- PROVIDED TEXT -
Songs from an American Movie Vol. Two: Good Time for a Bad Attitude is the fifth studio album by Everclear, released on November 21, 2000. They recorded Vol. One and Vol. Two in the same year and released them only a few months apart.  Both albums are loose concept albums inspired by Art Alexakis' second divorce. The first one is more pop-based and melodic, the second angrier with a more punk/hard rock sound. It also focuses more on the destruction of relationships in its lyrical content.

The album debuted at #66 on the Billboard charts, a disappointment compared to Vol. One's top-ten debut. Furthermore, it does not have a certification from the RIAA, while Vol. One was certified Platinum. However, Vol. Two was certified Gold in Canada in February 2001. None of the singles received any significant airplay on radio or MTV.
 
"When It All Goes Wrong Again", "Out of My Depth," and "Rock Star" were released as singles from this album. "When It All Goes Wrong Again" was featured on the soundtrack for the 2001 film Antitrust starring Ryan Phillippe while "Rock Star" was featured for the 2001 film of the same name starring Mark Wahlberg.

- WHAT IS EXPECTED -
According to the album text, at what position did Vol. Two debut on the Billboard charts? These entries come from a separate source.

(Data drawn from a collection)

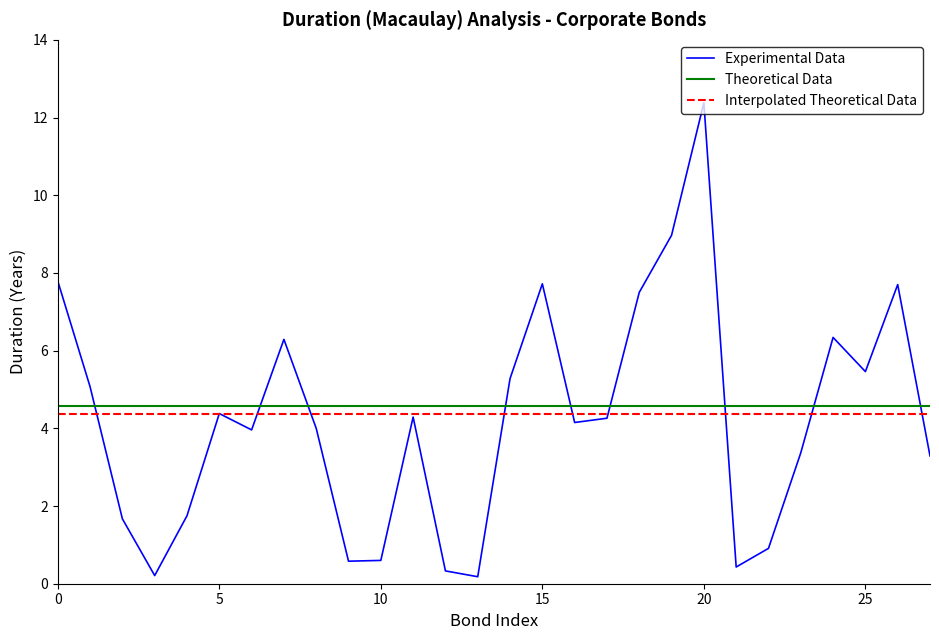

Which series has the largest range (max minus min)?

Experimental Data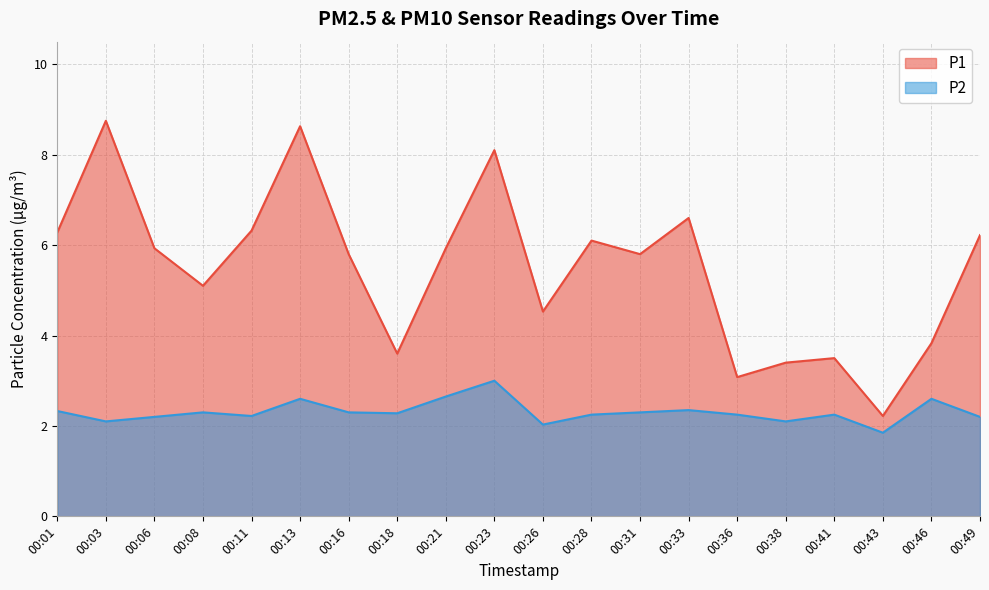

What is the value of the P1 point at the 7th from the left?

5.8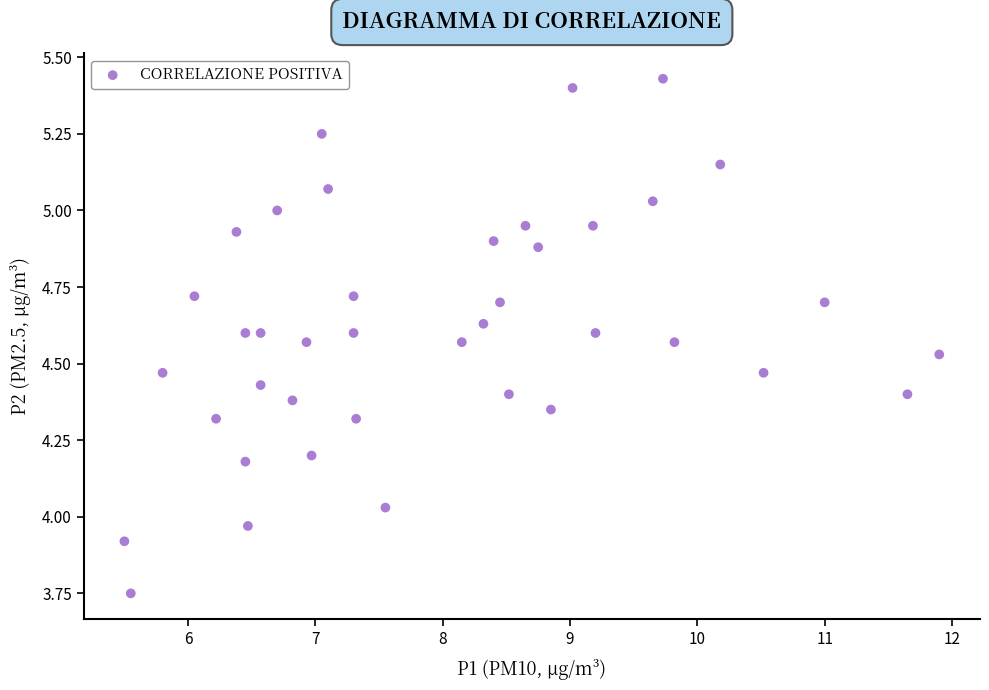

What is the range of Y values (max minus min)?

1.7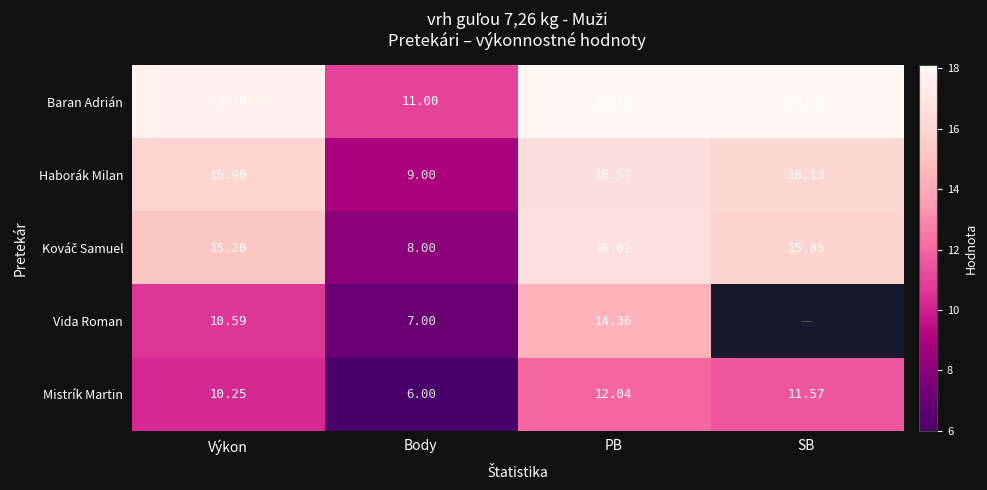

Rank the categories by Mistrík Martin value from lowest to highest.

Body, Výkon, SB, PB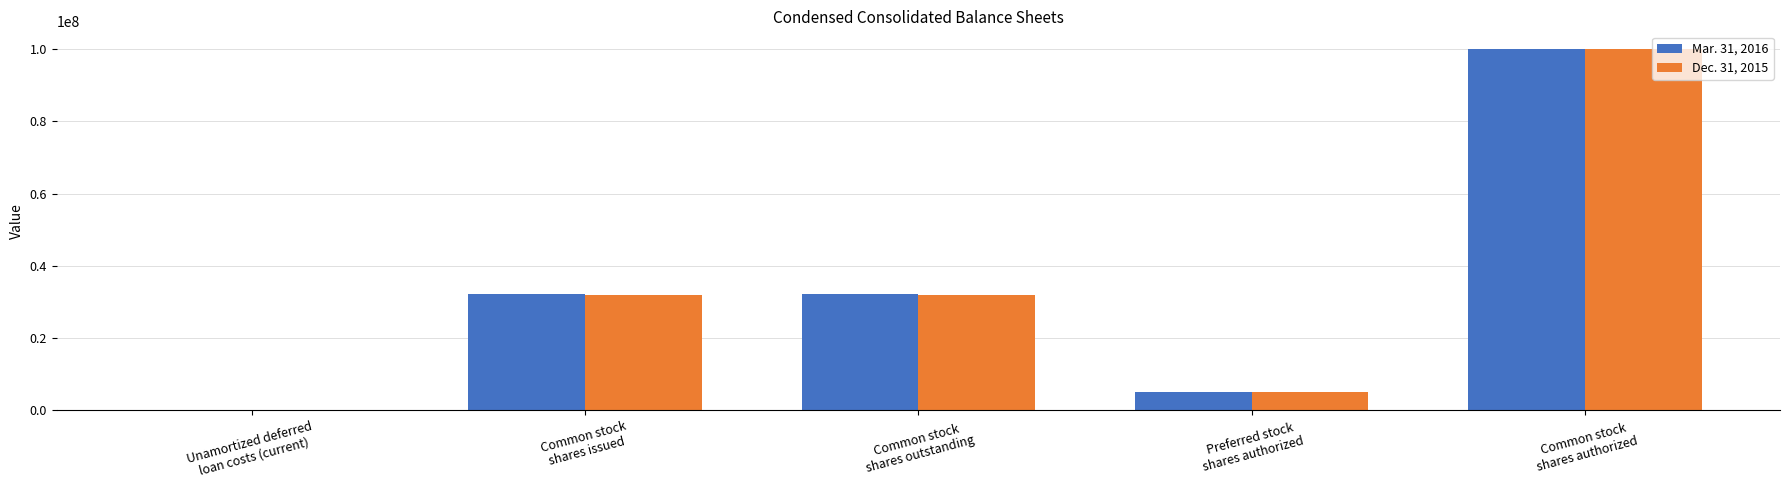

What is the maximum value shown in the chart?

100000000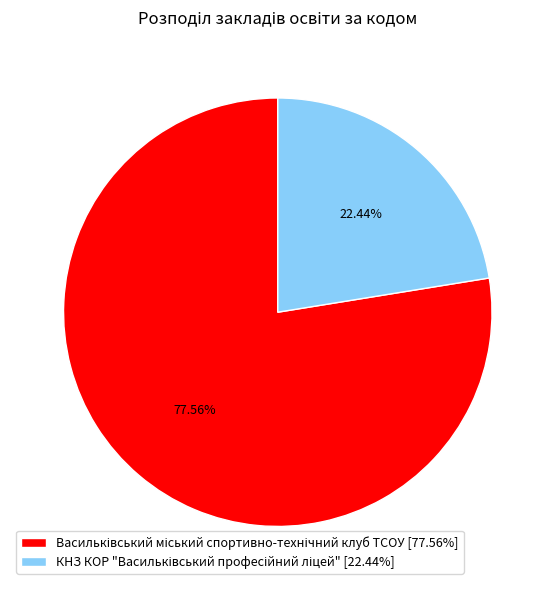

Does any single category account for the majority?

Yes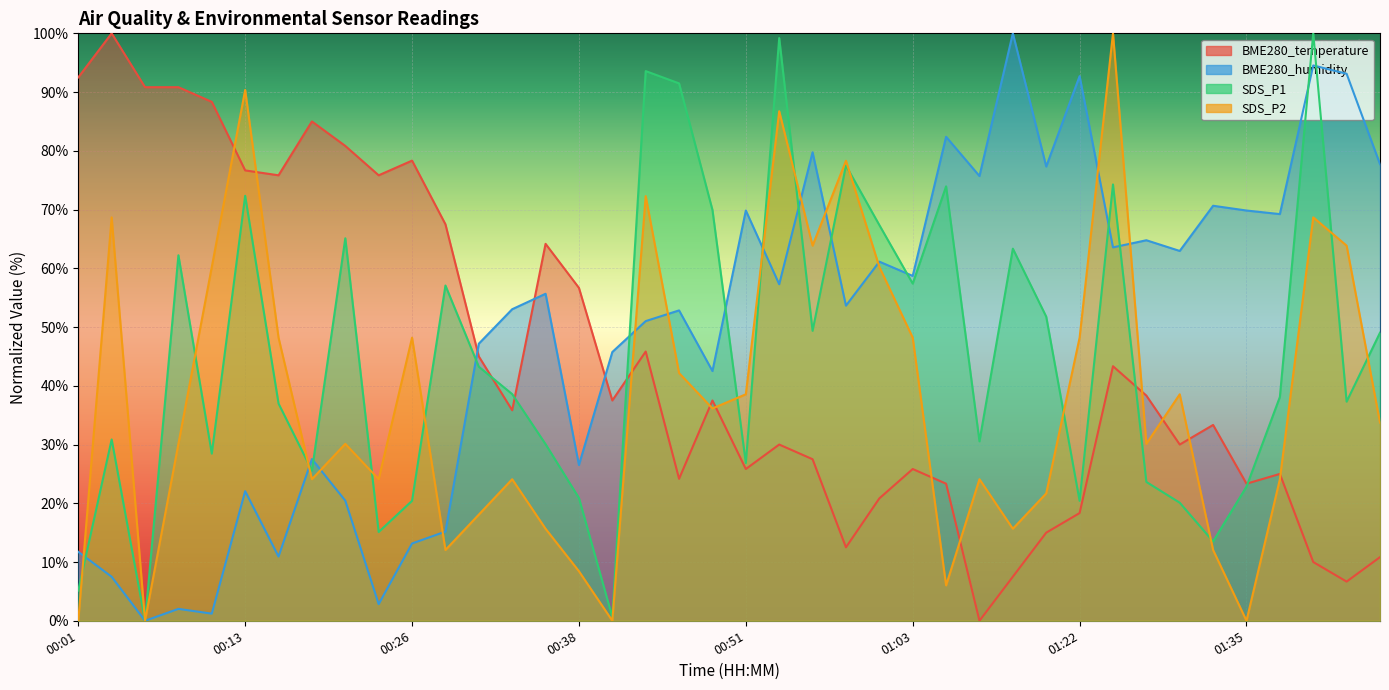

What position from the right is 00:23?

31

- YOUR SOLUTION -
#66